Der weitere Teil des Kapitels zwei beschäftigt sich dann mit Spezifika des deutschen SGB VII. Die Begründung für die Haftungsprivilegierung bestimmter Personen nach Arbeitsunfällen ist in Deutschland wie in Österreich in der Finanzierung der gesetzlichen UV und im Prinzip der Erhaltung des Betriebsfriedens zu sehen. Das konkrete Thema ist nach den Bestimmungen des SGB VII aber insofern heterogener zu diskutieren, da hier ein wesentlich erweiterter Personenkreis in den Genuss dieser Privilegierung kommt (Unternehmer und andere im Betrieb beschäftigte Personen). Nach § 333 ASVG können Geschädigte nach Arbeitsunfällen gegen den DG und die Aufseher im Betrieb Schadenersatzansprüche nur dann durchsetzen, wenn diese den Arbeitsunfall vorsätzlich verursacht haben. Gleichgestellte DN sind von der Haftungsprivilegierung des ASVG bei Ansprüchen von Kollegen nicht umfasst.

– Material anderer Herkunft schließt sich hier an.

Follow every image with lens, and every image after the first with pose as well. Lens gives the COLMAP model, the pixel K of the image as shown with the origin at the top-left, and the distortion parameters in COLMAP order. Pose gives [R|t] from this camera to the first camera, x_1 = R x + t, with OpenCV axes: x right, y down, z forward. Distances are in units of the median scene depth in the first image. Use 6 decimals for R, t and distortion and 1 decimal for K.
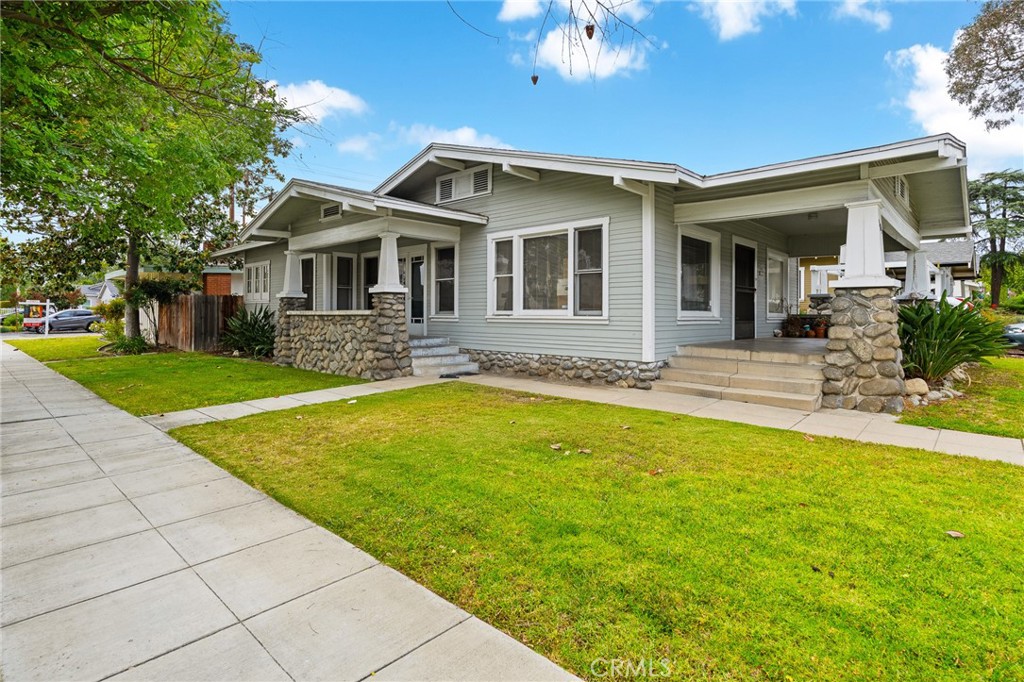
lens RADIAL K [[515.9, 0, 540.1], [0, 515.9, 311.4], [0, 0, 1]] dist [0.000851, -0.000044]
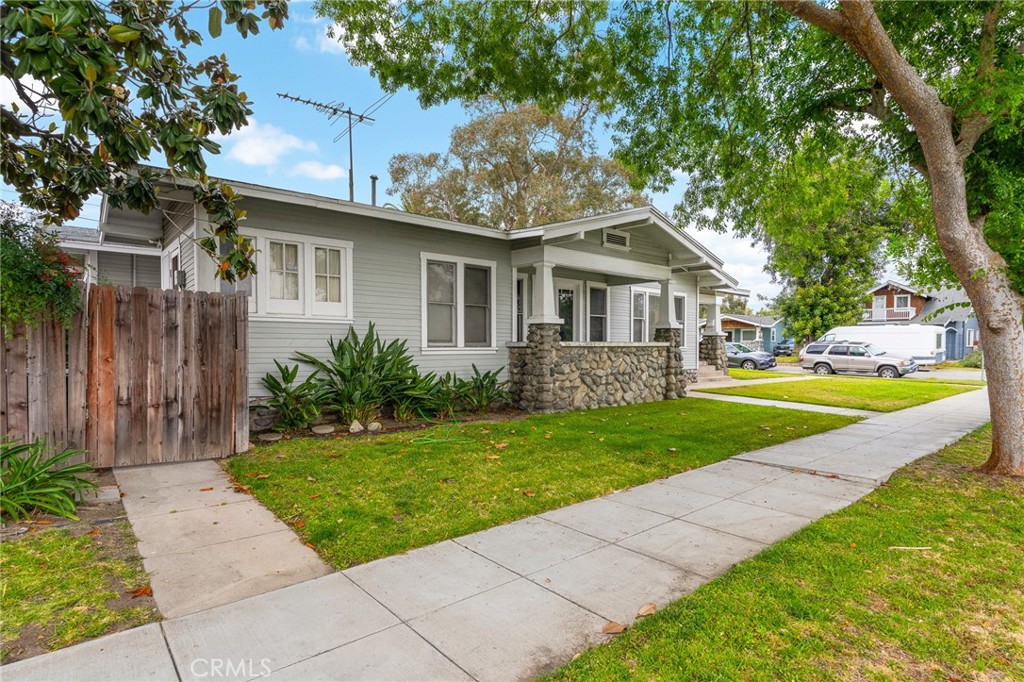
lens RADIAL K [[516.4, 0, 517.6], [0, 516.4, 351.8], [0, 0, 1]] dist [-0.001021, -0.000445]
pose [[0.139017, -0.009289, 0.990246, -1.602780], [-0.005907, 0.999930, 0.010209, 0.009280], [-0.990272, -0.007268, 0.138952, 1.203384]]
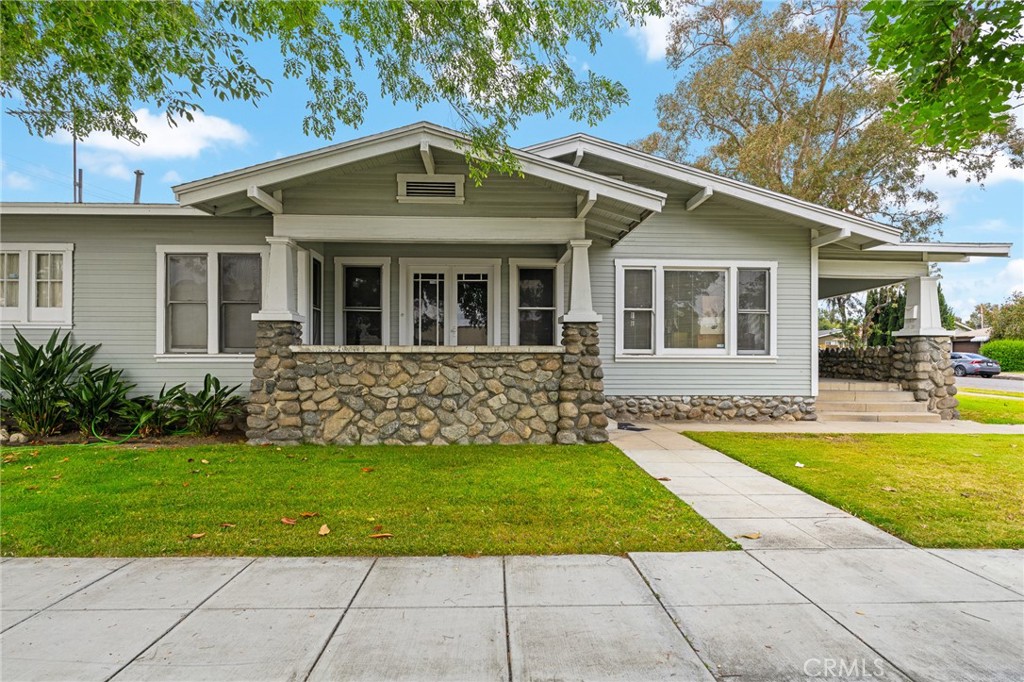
lens RADIAL K [[516.4, 0, 517.6], [0, 516.4, 351.8], [0, 0, 1]] dist [-0.001021, -0.000445]
pose [[0.723070, 0.006298, 0.690746, -0.879949], [-0.006707, 0.999975, -0.002096, 0.007067], [-0.690742, -0.003118, 0.723095, 0.538272]]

Lediglich die beteiligten Sozialversicherungsträger müssen für einen Regressanspruch sowohl gegen den DG (und Aufseher im Betrieb) als auch gegen einen gleichgestellten Kollegen immer mindestens das Vorliegen grober Fahrlässigkeit nachweisen.

Für den Bereich der unechten UV muss daher in einem ersten Schritt untersucht werden, wer als Unternehmer iSd § 104 Abs 1 Satz 1 SGB VII zu werten ist. Die entsprechenden wissenschaftlich fundierten Überlegungen der Autorin überzeugen hier absolut. Es wäre auch nicht uninteressant, derartige Überlegungen für das österreichische Recht anzustellen, da auch die Anwendbarkeit des § 333 Abs 1 ASVG auf „Auch“-Arbeitsunfälle iSd § 175 Abs 2 und 3 ASVG sowie vielmehr auch auf die den Arbeitsunfällen gleichgestellten Unfällen iSd § 176 ASVG interessante Ergebnisse liefern könnte. Für eine derartige Betrachtung würde die vorliegende Arbeit eine nicht unwesentliche Grundlage bilden können.

Die weiteren Ausführungen hinsichtlich der Beschränkung der Haftung anderer im Betrieb tätiger Personen sind dogmatisch interessant, hier fehlt aber der Bezug zur österreichischen Rechtsordnung, da nach den Bestimmungen des ASVG die Haftungsprivilegierung bei Direktansprüchen des Geschädigten nur gegenüber dem DG oder den Aufsehern im Betrieb besteht. Insofern ist der Grundsatz des Betriebsfriedens in Österreich nicht so umfassend wie in Deutschland verinnerlicht und es überwiegt zur dogmatischen Begründung der Haftungsprivilegierung offensichtlich das Argument der Finanzierung der gesetzlichen UV.

Zusammenfassend kann daher festgestellt werden, dass einerseits die systematische Aufarbeitung der Versicherungstatbestände der unechten UV durchaus aufgrund der Ähn474lichkeit mancher Tatbestände mit den „Auch“-Arbeitsunfällen oder den, den Arbeitsunfällen gleichgestellten Unfällen nach den Bestimmungen des ASVG auch für das österreichische Recht Relevanz besitzt. Hier kann durchaus von der akribischen Literaturrecherche und der Behandlung auch kontroversieller Meinungen in der Lehre und Rsp im vorliegenden Werk profitiert werden. Der Teil der Haftungsbeschränkung der Unternehmer sollte durchaus als Anlass genommen werden, sich mit der Haftungsprivilegierung der DG iSd § 333 ASVG für bestimmte Versicherungstatbestände auseinanderzusetzen. Für eine derartige Auseinandersetzung würde die vorliegende Arbeit eine wesentliche Grundlage bilden.

Der praktische Wert dieser Dissertation geht daher über den nach dem Titel zu vermutenden Umfang hinaus.